I tweeted last night that I wanted to hug The Story of Owen: Dragon Slayer of Trondheim by E.K. Johnston. Today, none of the glow has worn off. But … there had to be a but … I’m still learning how to recommend YA novels.
Part of the problem is I don’t love many YA novels. In fact, I can’t stand YA novels with too much angst. Or mean girls. Or unrealistic situations. You may find that last one funny when I tell you the YA novels I recommend over and over again:
- Feed by M.T. Anderson: In the not too distant future a customized World Wide Web is piped directly into our brains. Having the system know everything about you is both helpful and harmful, though.
- Seraphina by Rachel Hartman: A half-dragon girl is able to pass for human and become an important member of the royal household. But where will her loyalties lie if humans and dragons go to war?
- The Raven Boys by Maggie Stiefvater: A group of private school boys are on a quest to find an ancient ley line and awaken a long dead king. They’re helped by Blue, who comes from a family of psychics, but whose real ability is to magnify others’ powers.
- The Scorpio Races by Maggie Stiefvater: Once a year, carnivorous horses come out of the sea and a few brave men ride them.
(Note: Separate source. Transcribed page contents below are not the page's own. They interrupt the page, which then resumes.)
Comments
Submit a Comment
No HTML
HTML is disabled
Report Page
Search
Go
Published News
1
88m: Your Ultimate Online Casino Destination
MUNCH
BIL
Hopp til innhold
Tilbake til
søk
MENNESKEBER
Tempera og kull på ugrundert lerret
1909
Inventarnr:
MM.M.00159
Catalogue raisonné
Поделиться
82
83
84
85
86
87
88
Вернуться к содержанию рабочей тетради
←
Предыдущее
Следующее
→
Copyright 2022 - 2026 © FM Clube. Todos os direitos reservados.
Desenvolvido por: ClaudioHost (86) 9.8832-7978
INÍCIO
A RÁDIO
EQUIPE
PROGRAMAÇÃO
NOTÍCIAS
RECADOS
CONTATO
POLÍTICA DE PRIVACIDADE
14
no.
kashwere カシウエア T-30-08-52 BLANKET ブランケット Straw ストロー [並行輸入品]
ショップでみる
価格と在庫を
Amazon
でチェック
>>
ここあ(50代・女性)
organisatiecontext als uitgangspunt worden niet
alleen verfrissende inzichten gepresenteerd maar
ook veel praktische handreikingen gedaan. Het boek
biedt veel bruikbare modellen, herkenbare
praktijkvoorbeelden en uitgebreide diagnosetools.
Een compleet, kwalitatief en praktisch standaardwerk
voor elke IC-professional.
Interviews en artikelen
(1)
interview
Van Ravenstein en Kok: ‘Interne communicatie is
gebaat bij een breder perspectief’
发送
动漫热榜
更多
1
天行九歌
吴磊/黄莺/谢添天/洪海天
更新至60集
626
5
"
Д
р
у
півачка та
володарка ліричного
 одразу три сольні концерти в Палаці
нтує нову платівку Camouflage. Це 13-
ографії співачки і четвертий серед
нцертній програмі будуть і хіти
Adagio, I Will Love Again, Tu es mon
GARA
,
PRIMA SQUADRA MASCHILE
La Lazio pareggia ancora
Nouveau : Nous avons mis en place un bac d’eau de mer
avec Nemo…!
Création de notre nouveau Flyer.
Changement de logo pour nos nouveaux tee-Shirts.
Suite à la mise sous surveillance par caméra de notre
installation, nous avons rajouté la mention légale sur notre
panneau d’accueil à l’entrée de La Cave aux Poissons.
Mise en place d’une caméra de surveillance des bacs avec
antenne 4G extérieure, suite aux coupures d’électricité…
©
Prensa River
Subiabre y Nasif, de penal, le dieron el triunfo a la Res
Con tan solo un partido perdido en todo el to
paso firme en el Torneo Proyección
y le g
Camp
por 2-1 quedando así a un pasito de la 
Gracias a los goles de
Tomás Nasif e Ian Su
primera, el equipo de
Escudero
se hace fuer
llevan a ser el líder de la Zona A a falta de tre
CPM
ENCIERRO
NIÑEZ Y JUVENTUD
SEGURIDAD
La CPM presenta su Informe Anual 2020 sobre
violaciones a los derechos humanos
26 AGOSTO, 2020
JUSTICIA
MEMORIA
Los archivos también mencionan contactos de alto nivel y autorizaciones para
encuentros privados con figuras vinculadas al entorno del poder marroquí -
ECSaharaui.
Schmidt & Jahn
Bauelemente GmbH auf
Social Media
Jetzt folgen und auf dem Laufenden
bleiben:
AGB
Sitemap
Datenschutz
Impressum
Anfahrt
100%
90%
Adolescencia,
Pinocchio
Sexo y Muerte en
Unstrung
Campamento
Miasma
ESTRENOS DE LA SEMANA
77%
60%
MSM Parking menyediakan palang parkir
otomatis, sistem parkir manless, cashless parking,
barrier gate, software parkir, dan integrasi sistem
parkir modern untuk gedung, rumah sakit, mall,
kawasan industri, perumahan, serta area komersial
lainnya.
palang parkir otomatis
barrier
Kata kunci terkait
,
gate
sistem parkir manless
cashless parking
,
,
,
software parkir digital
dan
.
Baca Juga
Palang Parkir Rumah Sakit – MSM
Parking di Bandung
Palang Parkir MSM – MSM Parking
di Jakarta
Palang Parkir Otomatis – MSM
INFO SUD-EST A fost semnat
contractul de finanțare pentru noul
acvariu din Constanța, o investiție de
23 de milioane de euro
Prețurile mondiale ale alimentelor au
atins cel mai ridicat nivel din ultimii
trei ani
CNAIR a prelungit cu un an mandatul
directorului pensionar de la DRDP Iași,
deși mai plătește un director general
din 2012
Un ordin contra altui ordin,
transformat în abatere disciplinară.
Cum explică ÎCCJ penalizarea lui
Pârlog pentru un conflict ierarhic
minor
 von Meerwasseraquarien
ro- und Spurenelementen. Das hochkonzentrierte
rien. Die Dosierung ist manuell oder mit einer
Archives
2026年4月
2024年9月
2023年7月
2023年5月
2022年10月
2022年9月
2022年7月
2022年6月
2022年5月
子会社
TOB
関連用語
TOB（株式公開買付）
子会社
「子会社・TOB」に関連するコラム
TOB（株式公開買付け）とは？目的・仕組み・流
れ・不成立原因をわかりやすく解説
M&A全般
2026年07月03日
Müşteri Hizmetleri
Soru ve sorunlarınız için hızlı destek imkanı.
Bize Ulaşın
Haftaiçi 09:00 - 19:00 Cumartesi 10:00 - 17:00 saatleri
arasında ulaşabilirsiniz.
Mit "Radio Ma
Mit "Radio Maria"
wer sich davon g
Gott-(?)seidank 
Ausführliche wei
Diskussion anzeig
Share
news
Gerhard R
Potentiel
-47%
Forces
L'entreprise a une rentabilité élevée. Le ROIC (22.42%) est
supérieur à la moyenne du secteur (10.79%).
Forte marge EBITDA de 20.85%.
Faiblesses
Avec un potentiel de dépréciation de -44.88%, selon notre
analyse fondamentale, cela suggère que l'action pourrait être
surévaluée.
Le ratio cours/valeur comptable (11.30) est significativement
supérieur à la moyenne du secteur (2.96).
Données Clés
This year, a young girl wants to take part in the race.
This isn’t to say I don’t appreciate the clamor behind such titles/series as Divergent, Eleanor and Park, The Fault in Our Stars, The Fifth Wave, The Hunger Games, Matched, The Perks of Being a Wallflower, The School for Good and Evil, Thirteen Reasons Why, and so on. I even liked many of them, at least at first. But I don’t want to hug them.
So I’m left with a disconnect. The books the teens want to read aren’t necessarily the books I want them to love. I have a feeling The Story of Owen is going to be a hard sell. No sex, no drugs, no alcohol. No mean girls, no texting, no dead parents. It’s not even dystopian. Instead, it’s subtle. It’s filled with dry humor. It’s about family. It’s about music. And for a dragon lover like me, it’s not even about good dragons. The dragons in this alternate reality are bad. They maim and kill and due to our reliance on fossil fuels have become carbon-eating monsters that attack oil tankers, factories and anything emitting smoke. (When Siobhan, our protagonist and narrator, gets her first car, she’s so wonderful she doesn’t even ask her parents if they don’t love her enough to get her a hybrid. That’s funny.) Siobhan has been enlisted by Owen’s family to become his bard and she does that and so much more.
The heart of the novel, though, is how Owen, dragons, and his family change everything about Siobhan’s life. Kids may look at the cover and the title and think it’s a fantasy. It’s not. But it is fantastic.